If you read Korean, then the province’s official bus system website is a useful and up-to-date resource. We hope you’ll enjoy your travels on Jeju Island!

– From our Korean tourism diarist –

 

This is the Seogwipo 5 Day Market. It is a place where you can really feel people as they go about their business.

Yet this wasn’t always the way on Jeju.

Until the end of the Joseon Dynasty there were no proper markets. Then during the transition period known as Guhanmal from the final dynasty years and before the Japanese colonial period the markets appeared.

1906 saw Jeju Governor, Yoon Won-gu, begin to open markets in the eup and myeon villages for locals to trade more easily.

Fast-forward on to 1970s Seogwipo. Tourism, tangerines, and a general growth in Seogwipo’s economy saw a need to establish a 5 day market there. Farm products and the exchange of information rolled in from across the rural areas.

So Seogwipo’s market began in Seohung-ri on March 22, 1974 then later moved to its current place in Donghung-dong in 1995.

In 1999 there was more refurbishment including parking spaces and bathrooms. In 2002 more land was bought. In 2004 and 2006 the market covering was improved with further car parking added in 2007.

It has actually been a long time since I visited the market. There have been a lot of changes. Maybe due to the parking and bathroom that’s why more people come.
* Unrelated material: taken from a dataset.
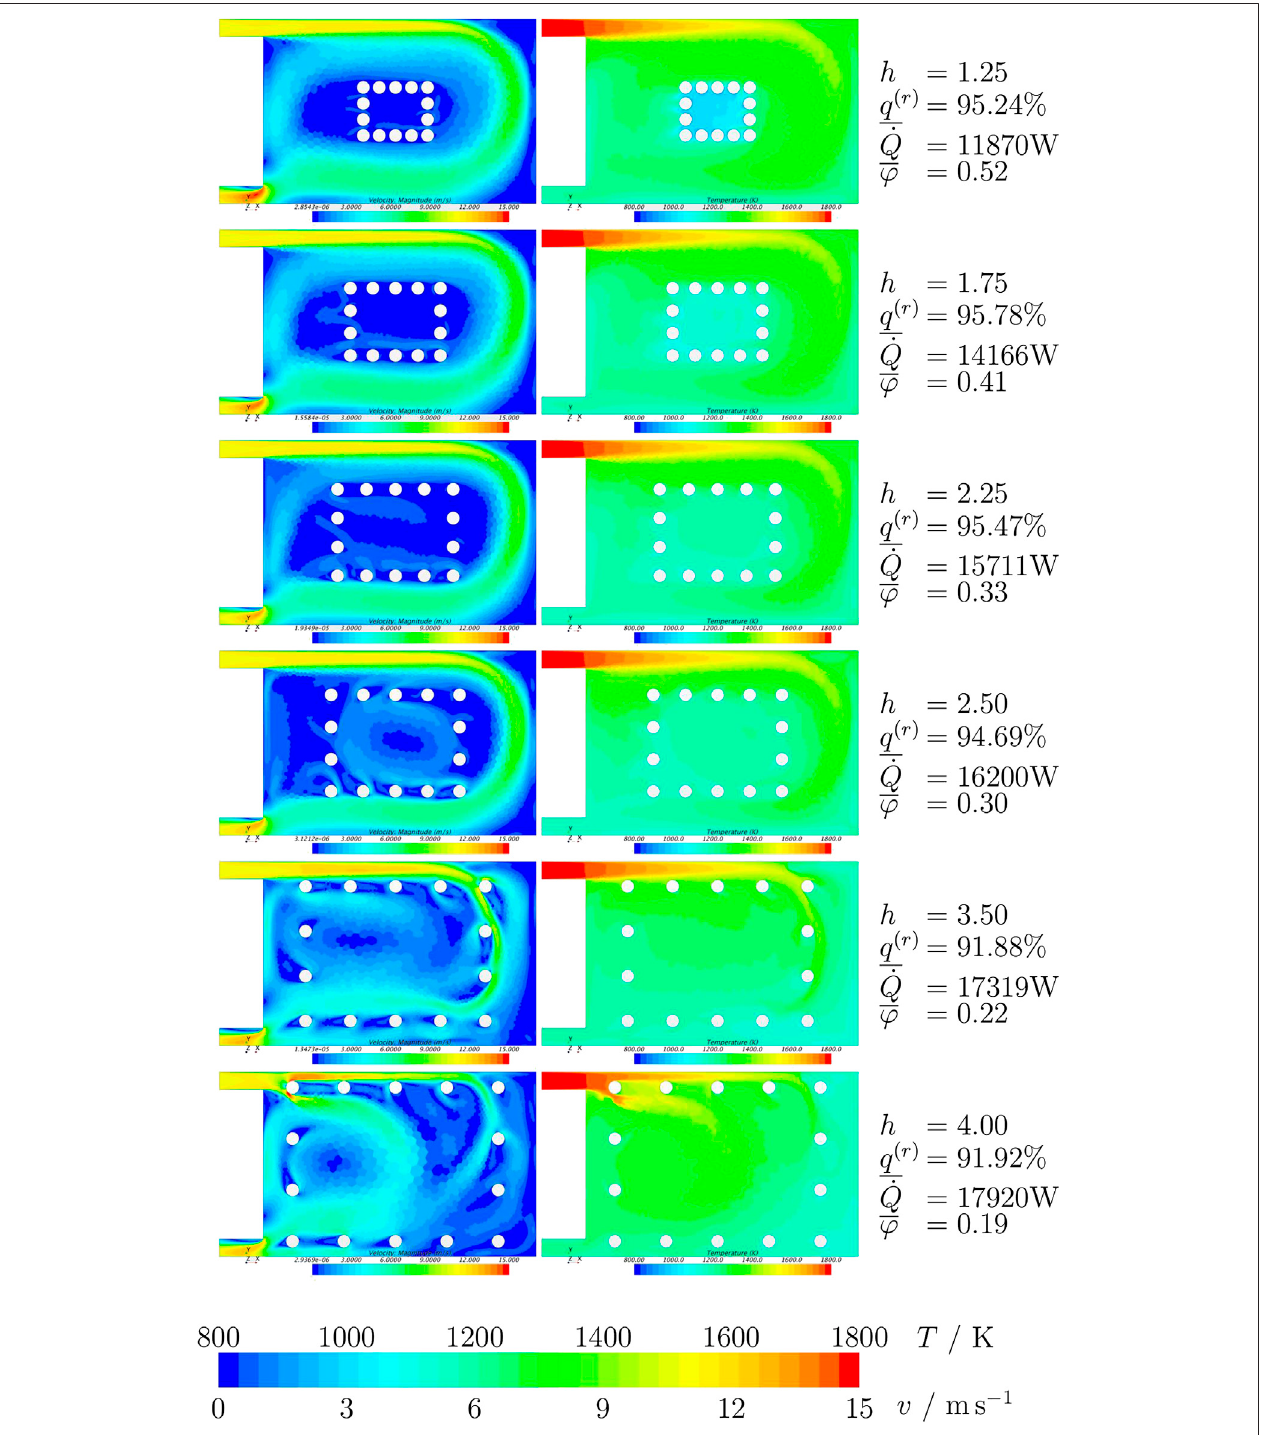
FIGURE7| Velocitymagnitude (leftcolumn) andtemperature fi elds (rightcolumn) forthecon fi gurationDatdifferentdistancefactorswithaninnertuberadiusof r (cid:2) 0 . 063m, and a fl ue gas mass fl ow of _ m / t (cid:2) 0 . 03kg / s / tube.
Everyone will be happy if this old traditional market can keep on going I think.

Now the stores total 547 and every time the five days rolls around $200,000 changes hands.

Another thing worth noting is the customer service policy – the first of its kind across the whole nation.

In it the market and market sellers pledge for customer satisfaction with a variety of products. Plus the price will be cheap, there will be good trading ethics, an indication of a product’s origin, clean parking and bathroom facilities.

On top of that there’s a blacksmith experience where you can make or buy items.

Of course supermarkets also offer cheap and convenient shopping, but using the local places like the Seogwipo 5 Day Market can help the local community.